How to complete this task: The result should be an exact copy of every record, with no pictures kept.

(Dataset entries)
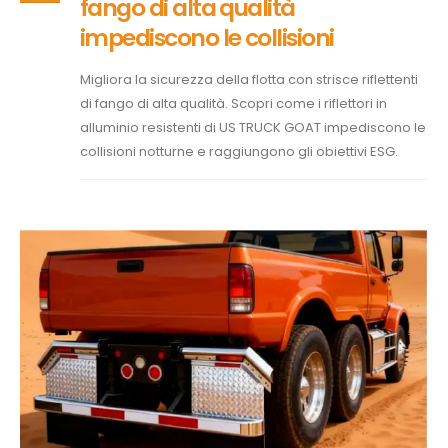
fango di alta qualità
impediscono le collisioni
Migliora la sicurezza della flotta con strisce riflettenti
di fango di alta qualità. Scopri come i riflettori in
alluminio resistenti di US TRUCK GOAT impediscono le
collisioni notturne e raggiungono gli obiettivi ESG.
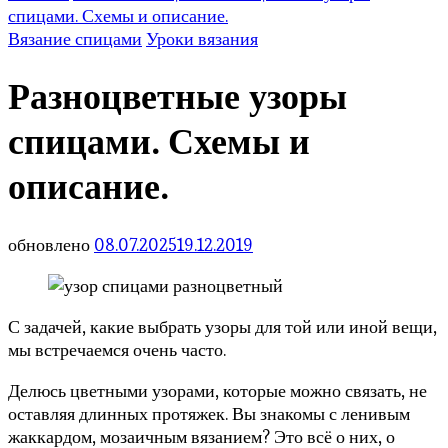
спицами. Схемы и описание.
Вязание спицами
Уроки вязания
Разноцветные узоры
спицами. Схемы и
описание.
обновлено
08.07.2025
19.12.2019
С задачей, какие выбрать узоры для той или иной вещи,
мы встречаемся очень часто.
Делюсь цветными узорами, которые можно связать, не
оставляя длинных протяжек. Вы знакомы с ленивым
жаккардом, мозаичным вязанием? Это всё о них, о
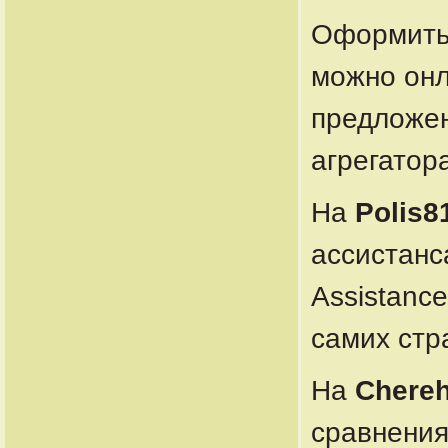
Оформить 
можно онл
предложен
агрегатор
На
Polis8
ассистанс
Assistanc
самих стр
На
Chere
сравнения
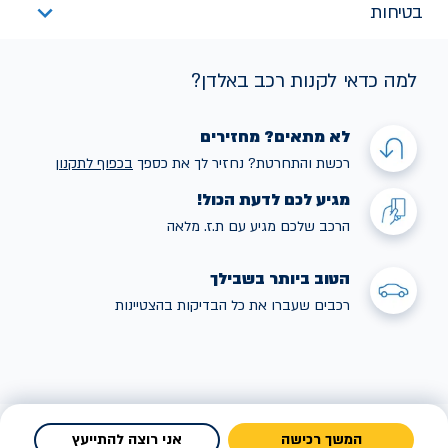
בטיחות
למה כדאי לקנות רכב באלדן?
לא מתאים? מחזירים
רכשת והתחרטת? נחזיר לך את כספך
בכפוף לתקנו
ן
מגיע לכם לדעת הכול!
הרכב שלכם מגיע עם ת.ז. מלאה
הטוב ביותר בשבילך
רכבים שעברו את כל הבדיקות בהצטיינות
המשך רכישה
אני רוצה להתייעץ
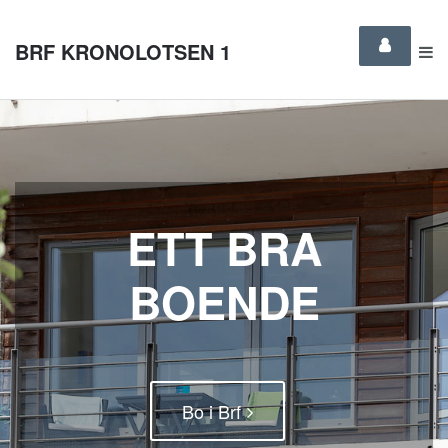
BRF KRONOLOTSEN 1
ETT BRA
BOENDE
Bo i Brf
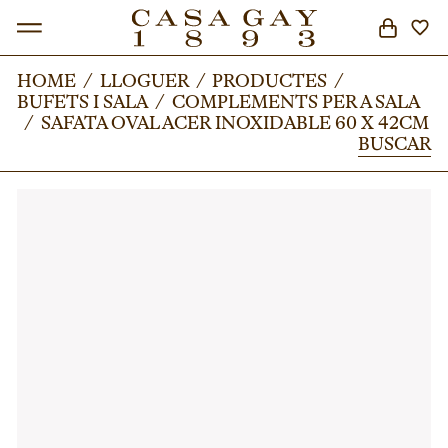
HOME
HOME
/
/
LLOGUER
LLOGUER
/
/
PRODUCTES
PRODUCTES
/
/
BUFETS I SALA
BUFETS I SALA
/
/
COMPLEMENTS PER A SALA
COMPLEMENTS PER A SALA
BUSCAR
/
/
SAFATA OVAL ACER INOXIDABLE 60 X 42CM
SAFATA OVAL ACER INOXIDABLE 60 X 42CM
BUSCAR
BUSCAR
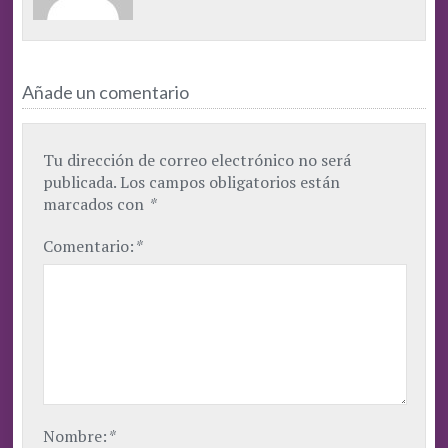
Añade un comentario
Tu dirección de correo electrónico no será
publicada.
Los campos obligatorios están
marcados con
*
Comentario:
*
Nombre:
*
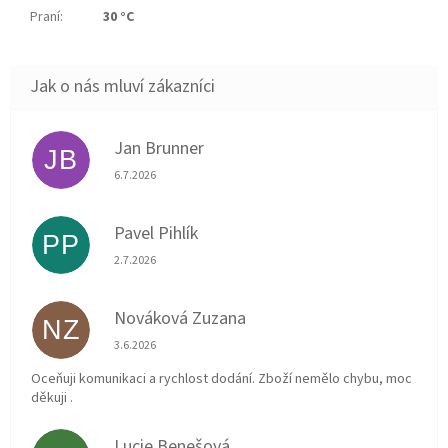
Praní
:
30 °C
Jan Brunner
JB
Hodnocení obchodu je 5 z 5 hvězdiček.
6.7.2026
Pavel Pihlík
PP
Hodnocení obchodu je 5 z 5 hvězdiček.
2.7.2026
Nováková Zuzana
NZ
Hodnocení obchodu je 5 z 5 hvězdiček.
3.6.2026
Oceňuji komunikaci a rychlost dodání. Zboží nemělo chybu, moc
děkuji .
Lucie Benešová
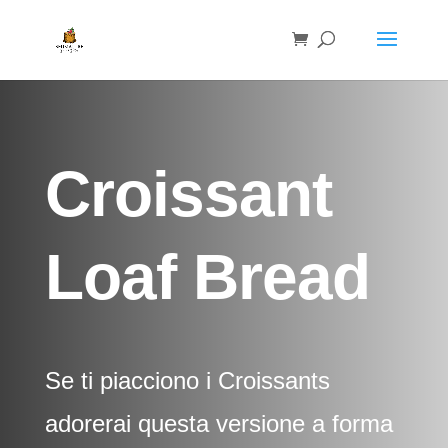
Croissant
Loaf Bread
Se ti piacciono i Croissants
adorerai questa versione a forma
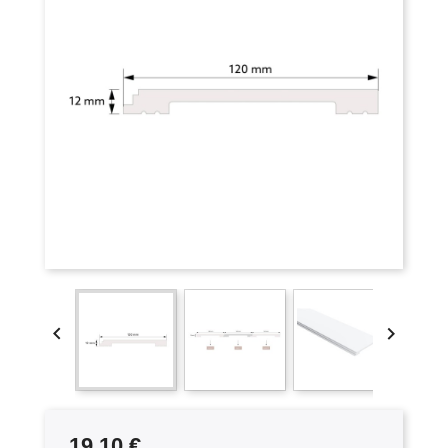


19,10 €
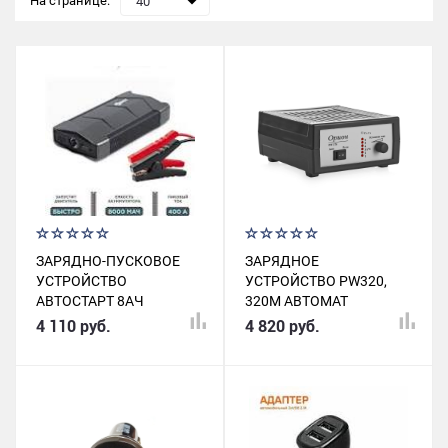
На странице:
40
ЗАРЯДНО-ПУСКОВОЕ
ЗАРЯДНОЕ
УСТРОЙСТВО
УСТРОЙСТВО PW320,
АВТОСТАРТ 8АЧ
320M АВТОМАТ
(ПУСК.ТОК 400А)
ПРЕДПУСКОВОЕ
4 110 руб.
4 820 руб.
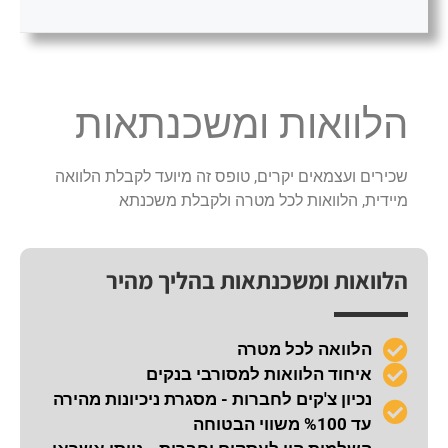
הלוואות ומשכנתאות
שכירים ועצמאים יקרים, טופס זה מיועד לקבלת הלוואה
מיידית, הלוואות לכל מטרה ולקבלת משכנתא
הלוואות ומשכנתאות בהליך מהיר
הלוואה לכל מטרה
איחוד הלוואות למסורבי בנקים
נכיון צ'קים לחברות - מסגרת ניכיונות מהירה
עד %100 משווי הבטוחה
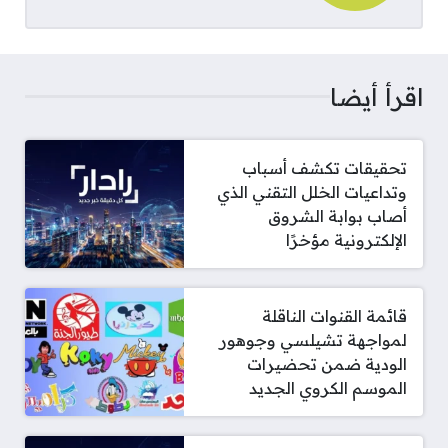
اقرأ أيضا
تحقيقات تكشف أسباب
وتداعيات الخلل التقني الذي
أصاب بوابة الشروق
الإلكترونية مؤخرًا
قائمة القنوات الناقلة
لمواجهة تشيلسي وجوهور
الودية ضمن تحضيرات
الموسم الكروي الجديد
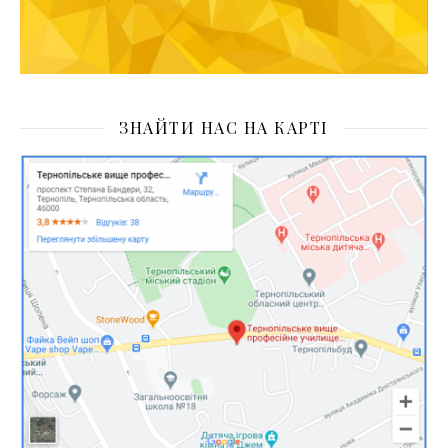
ЗНАЙТИ НАС НА КАРТІ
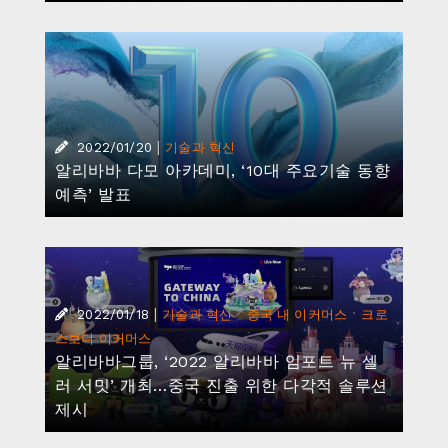
알리바바그룹, ‘2022 알리바바 임포트 뉴 셀
러 서밋’ 개최…중국 진출 위한 다각적 솔루션
제시
|
2022/01/12
기술과 혁신
알리바바 클라우드, 2021 가트너 솔루션 스코
어카드 보고서 IaaS 및 PaaS 역량 인정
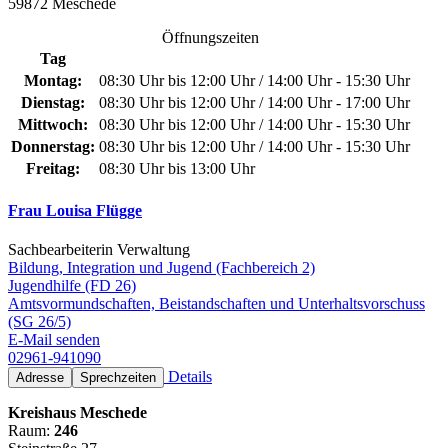
59872 Meschede
Öffnungszeiten
Tag
Montag:
08:30 Uhr bis 12:00 Uhr / 14:00 Uhr - 15:30 Uhr
Dienstag:
08:30 Uhr bis 12:00 Uhr / 14:00 Uhr - 17:00 Uhr
Mittwoch:
08:30 Uhr bis 12:00 Uhr / 14:00 Uhr - 15:30 Uhr
Donnerstag:
08:30 Uhr bis 12:00 Uhr / 14:00 Uhr - 15:30 Uhr
Freitag:
08:30 Uhr bis 13:00 Uhr
Frau Louisa Flügge
Sachbearbeiterin Verwaltung
Bildung, Integration und Jugend (Fachbereich 2)
Jugendhilfe (FD 26)
Amtsvormundschaften, Beistandschaften und Unterhaltsvorschuss
(SG 26/5)
E-Mail senden
02961-941090
Details
Adresse
Sprechzeiten
Kreishaus Meschede
Raum:
246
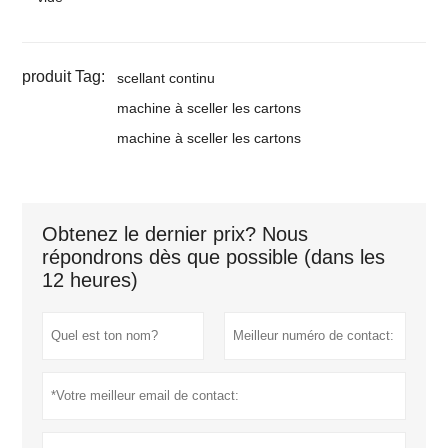
produit Tag:
scellant continu
machine à sceller les cartons
machine à sceller les cartons
Obtenez le dernier prix? Nous
répondrons dès que possible (dans les
12 heures)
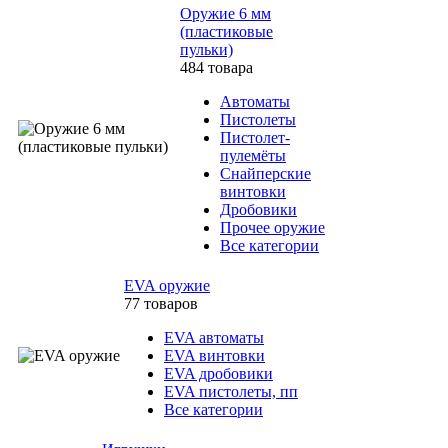
Оружие 6 мм
(пластиковые
пульки)
484 товара
Автоматы
Пистолеты
Пистолет-
пулемёты
Снайперские
винтовки
Дробовики
Прочее оружие
Все категории
EVA оружие
77 товаров
EVA автоматы
EVA винтовки
EVA дробовики
EVA пистолеты, пп
Все категории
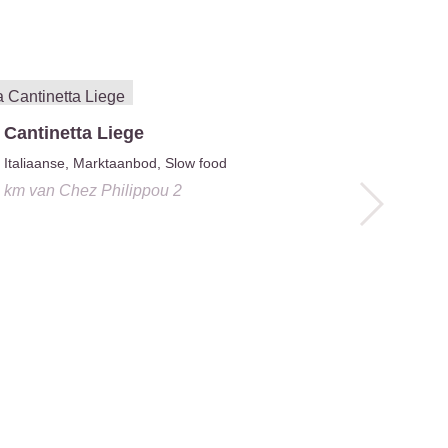
 Cantinetta Liege
Le Caboc
Italiaanse, Marktaanbod, Slow food
2.0 km
v
9 km
van
Chez Philippou 2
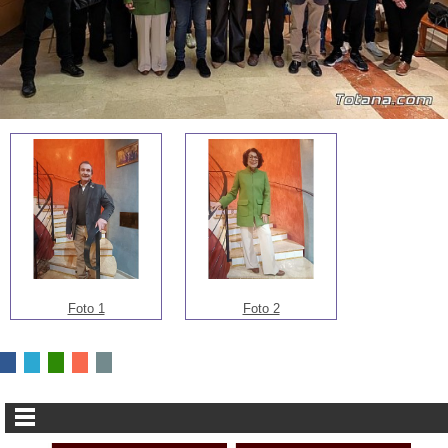
Foto 1
Foto 2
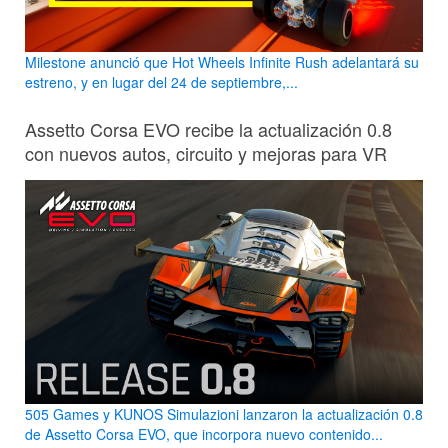
Milestone anunció que Hot Wheels Infinite Rush adelantará su
estreno, y en lugar del 24 de septiembre,...
Assetto Corsa EVO recibe la actualización 0.8
con nuevos autos, circuito y mejoras para VR
505 Games y KUNOS Simulazioni lanzaron la actualización 0.8
de Assetto Corsa EVO, que incorpora nuevo contenido...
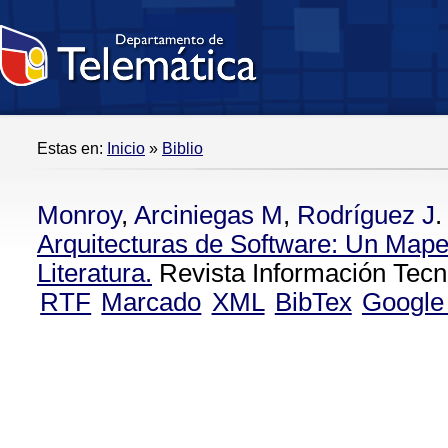
Estas en:
Inicio
»
Biblio
Monroy
,
Arciniegas M
,
Rodríguez J
.
Arquitecturas de Software: Un Mape
Literatura.
Revista Información Tecno
RTF
Marcado
XML
BibTex
Google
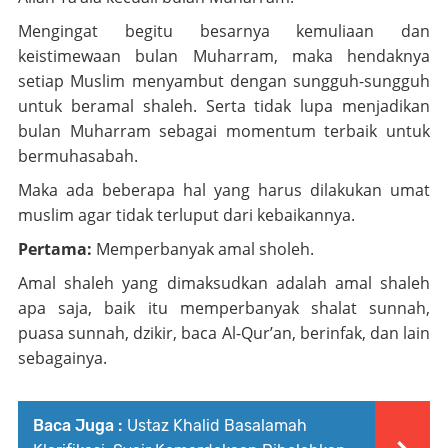
Mengingat begitu besarnya kemuliaan dan
keistimewaan bulan Muharram, maka hendaknya
setiap Muslim menyambut dengan sungguh-sungguh
untuk beramal shaleh. Serta tidak lupa menjadikan
bulan Muharram sebagai momentum terbaik untuk
bermuhasabah.
Maka ada beberapa hal yang harus dilakukan umat
muslim agar tidak terluput dari kebaikannya.
Pertama:
Memperbanyak amal sholeh.
Amal shaleh yang dimaksudkan adalah amal shaleh
apa saja, baik itu memperbanyak shalat sunnah,
puasa sunnah, dzikir, baca Al-Qur’an, berinfak, dan lain
sebagainya.
Baca Juga :
Ustaz Khalid Basalamah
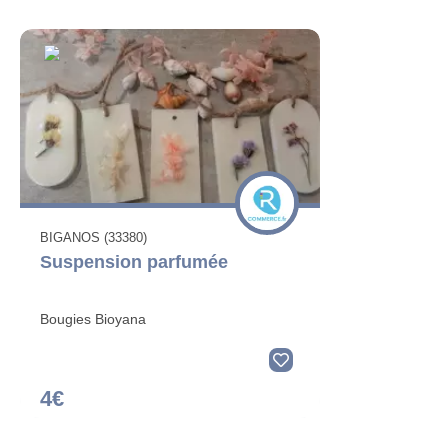
BIGANOS (33380)
Suspension parfumée
Bougies Bioyana
4€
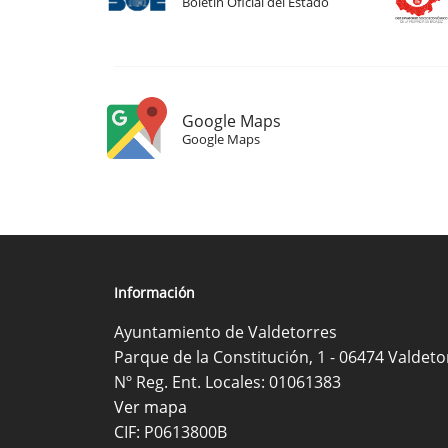
Boletín Oficial del Estado
Google Maps
Google Maps
Información
Ayuntamiento de Valdetorres
Parque de la Constitución, 1 - 06474 Valdeto
Nº Reg. Ent. Locales: 01061383
Ver mapa
CIF: P0613800B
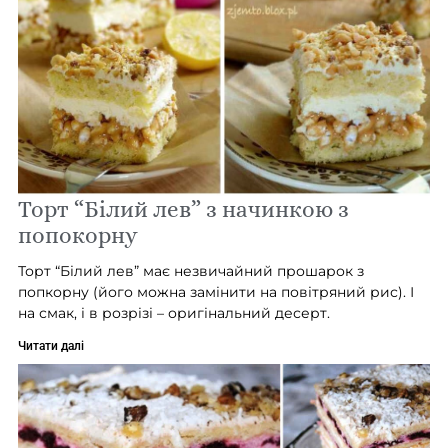
Торт “Білий лев” з начинкою з
попокорну
Торт “Білий лев” має незвичайний прошарок з
попкорну (його можна замінити на повітряний рис). І
на смак, і в розрізі – оригінальний десерт.
Читати далі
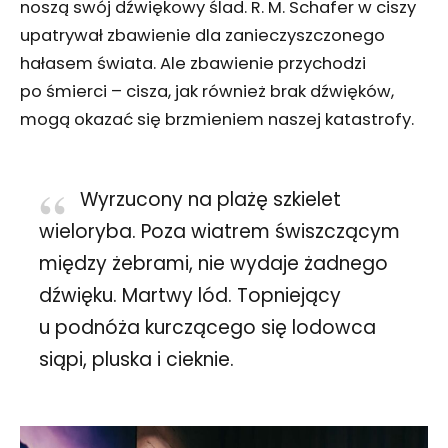
noszą swój dźwiękowy ślad. R. M. Schafer w ciszy
upatrywał zbawienie dla zanieczyszczonego
hałasem świata. Ale zbawienie przychodzi
po śmierci – cisza, jak również brak dźwięków,
mogą okazać się brzmieniem naszej katastrofy.
Wyrzucony na plażę szkielet
wieloryba. Poza wiatrem świszczącym
między żebrami, nie wydaje żadnego
dźwięku. Martwy lód. Topniejący
u podnóża kurczącego się lodowca
siąpi, pluska i cieknie.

Solution to this problem:
fango di alta qualità
impediscono le collisioni
Migliora la sicurezza della flotta con strisce riflettenti
di fango di alta qualità. Scopri come i riflettori in
alluminio resistenti di US TRUCK GOAT impediscono le
collisioni notturne e raggiungono gli obiettivi ESG.
спицами. Схемы и описание.
Вязание спицами
Уроки вязания
Разноцветные узоры
спицами. Схемы и
описание.
обновлено
08.07.2025
19.12.2019
С задачей, какие выбрать узоры для той или иной вещи,
мы встречаемся очень часто.
Делюсь цветными узорами, которые можно связать, не
оставляя длинных протяжек. Вы знакомы с ленивым
жаккардом, мозаичным вязанием? Это всё о них, о
Оформить 
можно онл
предложен
агрегатор
На
Polis8
ассистанс
Assistanc
самих стр
На
Chere
сравнения
בטיחות
למה כדאי לקנות רכב באלדן?
לא מתאים? מחזירים
רכשת והתחרטת? נחזיר לך את כספך
בכפוף לתקנו
ן
מגיע לכם לדעת הכול!
הרכב שלכם מגיע עם ת.ז. מלאה
הטוב ביותר בשבילך
רכבים שעברו את כל הבדיקות בהצטיינות
המשך רכישה
אני רוצה להתייעץ
BRF KRONOLOTSEN 1
ETT BRA
BOENDE
Bo i Brf
HOME
HOME
/
/
LLOGUER
LLOGUER
/
/
PRODUCTES
PRODUCTES
/
/
BUFETS I SALA
BUFETS I SALA
/
/
COMPLEMENTS PER A SALA
COMPLEMENTS PER A SALA
BUSCAR
/
/
SAFATA OVAL ACER INOXIDABLE 60 X 42CM
SAFATA OVAL ACER INOXIDABLE 60 X 42CM
BUSCAR
BUSCAR
Añade un comentario
Tu dirección de correo electrónico no será
publicada.
Los campos obligatorios están
marcados con
*
Comentario:
*
Nombre:
*
Praní
:
30 °C
Jan Brunner
JB
Hodnocení obchodu je 5 z 5 hvězdiček.
6.7.2026
Pavel Pihlík
PP
Hodnocení obchodu je 5 z 5 hvězdiček.
2.7.2026
Nováková Zuzana
NZ
Hodnocení obchodu je 5 z 5 hvězdiček.
3.6.2026
Oceňuji komunikaci a rychlost dodání. Zboží nemělo chybu, moc
děkuji .
Lucie Benešová
Croissant
Loaf Bread
Se ti piacciono i Croissants
adorerai questa versione a forma


19,10 €
На странице:
40
ЗАРЯДНО-ПУСКОВОЕ
ЗАРЯДНОЕ
УСТРОЙСТВО
УСТРОЙСТВО PW320,
АВТОСТАРТ 8АЧ
320M АВТОМАТ
(ПУСК.ТОК 400А)
ПРЕДПУСКОВОЕ
4 110 руб.
4 820 руб.
הלוואות ומשכנתאות
שכירים ועצמאים יקרים, טופס זה מיועד לקבלת הלוואה
מיידית, הלוואות לכל מטרה ולקבלת משכנתא
הלוואות ומשכנתאות בהליך מהיר
הלוואה לכל מטרה
איחוד הלוואות למסורבי בנקים
נכיון צ'קים לחברות - מסגרת ניכיונות מהירה
עד %100 משווי הבטוחה
اقرأ أيضا
تحقيقات تكشف أسباب
وتداعيات الخلل التقني الذي
أصاب بوابة الشروق
الإلكترونية مؤخرًا
قائمة القنوات الناقلة
لمواجهة تشيلسي وجوهور
الودية ضمن تحضيرات
الموسم الكروي الجديد
ЗНАЙТИ НАС НА КАРТІ
알리바바그룹, ‘2022 알리바바 임포트 뉴 셀
러 서밋’ 개최…중국 진출 위한 다각적 솔루션
제시
|
2022/01/12
기술과 혁신
알리바바 클라우드, 2021 가트너 솔루션 스코
어카드 보고서 IaaS 및 PaaS 역량 인정
59872 Meschede
Öffnungszeiten
Tag
Montag:
08:30 Uhr bis 12:00 Uhr / 14:00 Uhr - 15:30 Uhr
Dienstag:
08:30 Uhr bis 12:00 Uhr / 14:00 Uhr - 17:00 Uhr
Mittwoch:
08:30 Uhr bis 12:00 Uhr / 14:00 Uhr - 15:30 Uhr
Donnerstag:
08:30 Uhr bis 12:00 Uhr / 14:00 Uhr - 15:30 Uhr
Freitag:
08:30 Uhr bis 13:00 Uhr
Frau Louisa Flügge
Sachbearbeiterin Verwaltung
Bildung, Integration und Jugend (Fachbereich 2)
Jugendhilfe (FD 26)
Amtsvormundschaften, Beistandschaften und Unterhaltsvorschuss
(SG 26/5)
E-Mail senden
02961-941090
Details
Adresse
Sprechzeiten
Kreishaus Meschede
Raum:
246
produit Tag:
scellant continu
machine à sceller les cartons
machine à sceller les cartons
Obtenez le dernier prix? Nous
répondrons dès que possible (dans les
12 heures)
Оружие 6 мм
(пластиковые
пульки)
484 товара
Автоматы
Пистолеты
Пистолет-
пулемёты
Снайперские
винтовки
Дробовики
Прочее оружие
Все категории
EVA оружие
77 товаров
EVA автоматы
EVA винтовки
EVA дробовики
EVA пистолеты, пп
Все категории
 Cantinetta Liege
Le Caboc
Italiaanse, Marktaanbod, Slow food
2.0 km
v
9 km
van
Chez Philippou 2
Foto 1
Foto 2
Milestone anunció que Hot Wheels Infinite Rush adelantará su
estreno, y en lugar del 24 de septiembre,...
Assetto Corsa EVO recibe la actualización 0.8
con nuevos autos, circuito y mejoras para VR
505 Games y KUNOS Simulazioni lanzaron la actualización 0.8
de Assetto Corsa EVO, que incorpora nuevo contenido...
Estas en:
Inicio
»
Biblio
Monroy
,
Arciniegas M
,
Rodríguez J
.
Arquitecturas de Software: Un Mape
Literatura.
Revista Información Tecno
RTF
Marcado
XML
BibTex
Google
Mengingat begitu besarnya kemuliaan dan
keistimewaan bulan Muharram, maka hendaknya
setiap Muslim menyambut dengan sungguh-sungguh
untuk beramal shaleh. Serta tidak lupa menjadikan
bulan Muharram sebagai momentum terbaik untuk
bermuhasabah.
Maka ada beberapa hal yang harus dilakukan umat
muslim agar tidak terluput dari kebaikannya.
Pertama:
Memperbanyak amal sholeh.
Amal shaleh yang dimaksudkan adalah amal shaleh
apa saja, baik itu memperbanyak shalat sunnah,
puasa sunnah, dzikir, baca Al-Qur’an, berinfak, dan lain
sebagainya.
Baca Juga :
Ustaz Khalid Basalamah
BIGANOS (33380)
Suspension parfumée
Bougies Bioyana
4€
Boletín Oficial del Estado
Google Maps
Google Maps
Información
Ayuntamiento de Valdetorres
Parque de la Constitución, 1 - 06474 Valdeto
Nº Reg. Ent. Locales: 01061383
Ver mapa
CIF: P0613800B
Торт “Білий лев” з начинкою з
попокорну
Торт “Білий лев” має незвичайний прошарок з
попкорну (його можна замінити на повітряний рис). І
на смак, і в розрізі – оригінальний десерт.
Читати далі
noszą swój dźwiękowy ślad. R. M. Schafer w ciszy
upatrywał zbawienie dla zanieczyszczonego
hałasem świata. Ale zbawienie przychodzi
po śmierci – cisza, jak również brak dźwięków,
mogą okazać się brzmieniem naszej katastrofy.
Wyrzucony na plażę szkielet
wieloryba. Poza wiatrem świszczącym
między żebrami, nie wydaje żadnego
dźwięku. Martwy lód. Topniejący
u podnóża kurczącego się lodowca
siąpi, pluska i cieknie.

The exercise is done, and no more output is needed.